Ces lignes directrices ont été attaquées devant le Conseil d’Etat par plusieurs associations et syndicats du secteur du e-commerce et de la publicité en ligne notamment. Les principaux arguments avancés étaient les suivants :
  1. la délibération est entachée d'irrégularité dans la mesure où rien ne permet de s'assurer du respect des règles encadrant l’adoption de ces lignes directrices ;
  2. la CNIL n’était pas compétente pour adopter une telle délibération car (i) elle n'a pas le pouvoir d’édicter des lignes directrices sur des données autres que des données à caractère personnel et (ii) elle s'est fondée sur les lignes directrices de l'EDPB qui n'ont pas de valeur contraignante ;
  3. la CNIL a porté une atteinte excessive à la liberté d'entreprendre et à la liberté d'information en interdisant les cookies walls, et a interprété les conditions d'indépendance et de spécificité du consentement ;
  4. la CNIL a méconnu plusieurs dispositions réglementaires et législatives.
Le Conseil d’Etat n’a pas suivi ces arguments, à l’exception d’un seul. Il a considéré que la CNIL était compétente pour adopter ces lignes directrices et qu’elle avait agi dans le cadre de ses prérogatives. Le Conseil d’Etat a donc validé l’ensemble des dispositions des lignes directrices, à l’exception cependant de celle portant sur l’interdiction des cookie walls.

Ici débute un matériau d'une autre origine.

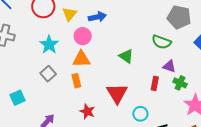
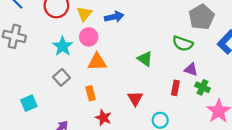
gray pentagon: (179, 17) -> (201, 17), turned 30
pink circle: (83, 36) -> (89, 37), moved
orange rectangle: (76, 81) -> (91, 93), moved
red triangle: (117, 93) -> (135, 98), size x0.7

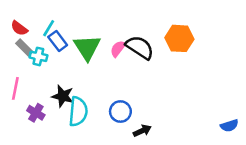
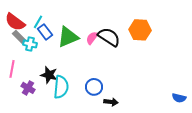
red semicircle: (19, 28) -> (15, 22), size x1.5
green triangle: (87, 47) -> (68, 37), turned 40
blue semicircle: (229, 126) -> (179, 98), turned 32
black arrow: (142, 131) -> (111, 102), turned 32

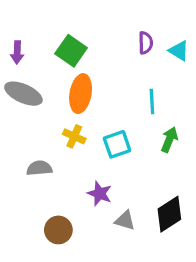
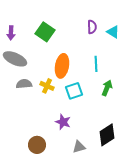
orange ellipse: (81, 94) -> (62, 66), moved
gray semicircle: (39, 168) -> (24, 84), moved
gray triangle: (125, 220) -> (79, 147), moved, turned -32

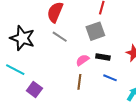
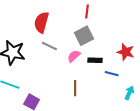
pink semicircle: (83, 60) -> (74, 56), moved
blue line: (110, 78) -> (112, 74), moved

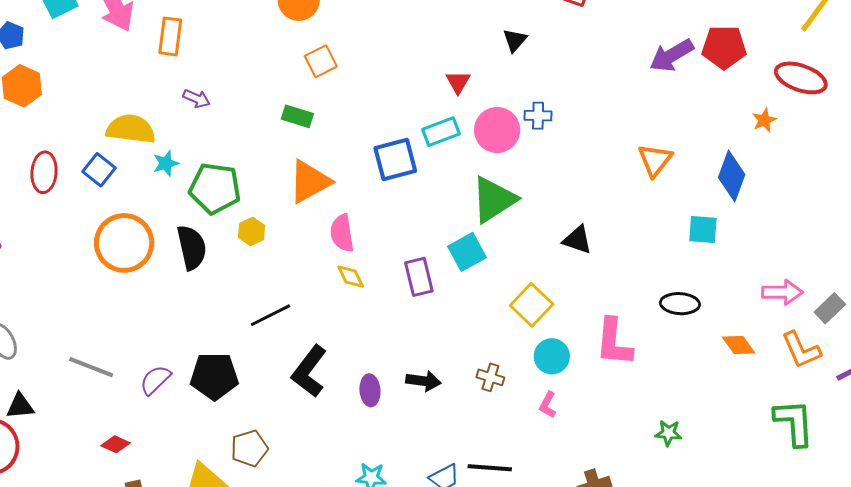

Les lignes directrices de la CNIL sur les cookies walls sont pourtant alignées avec les lignes directrices du Comité Européen de Protection des Données personnelles (CEPD) qui indiquent que la pratique des cookies walls est contraire au Règlement Général sur la Protection des Données  (RGPD).

Le Conseil d’Etat a rappelé dans sa décision que le RGPD pose l’obligation d’un consentement libre uniquement et considère que la CNIL a sur-interprété cette notion pour en déduire que les cookies walls violeraient le RGPD.

Il est important de noter que le Conseil d’Etat n’a pas pour autant reconnu la validité des cookie walls : il s’est limité à indiquer que la CNIL ne pouvait imposer une telle interdiction dans un outil de droit souple (i.e. les lignes directrices).

Sur son site internet, la CNIL a indiqué prendre acte de la décision du Conseil d’Etat et s’y conformer. Un ajustement des lignes directrices ainsi que les recommandations présentant leurs modalités concrètes d’application devraient être publiées après la rentrée de septembre 2020.

La position sur les cookies walls n’est pas encore uniforme – par exemple, l’autorité de protection des données des Pays-Bas a interdit leur usage – et pourrait bien être amenée à évoluer puisque la question de leur interdiction est envisagée dans les discussions sur la proposition de Règlement ePrivacy.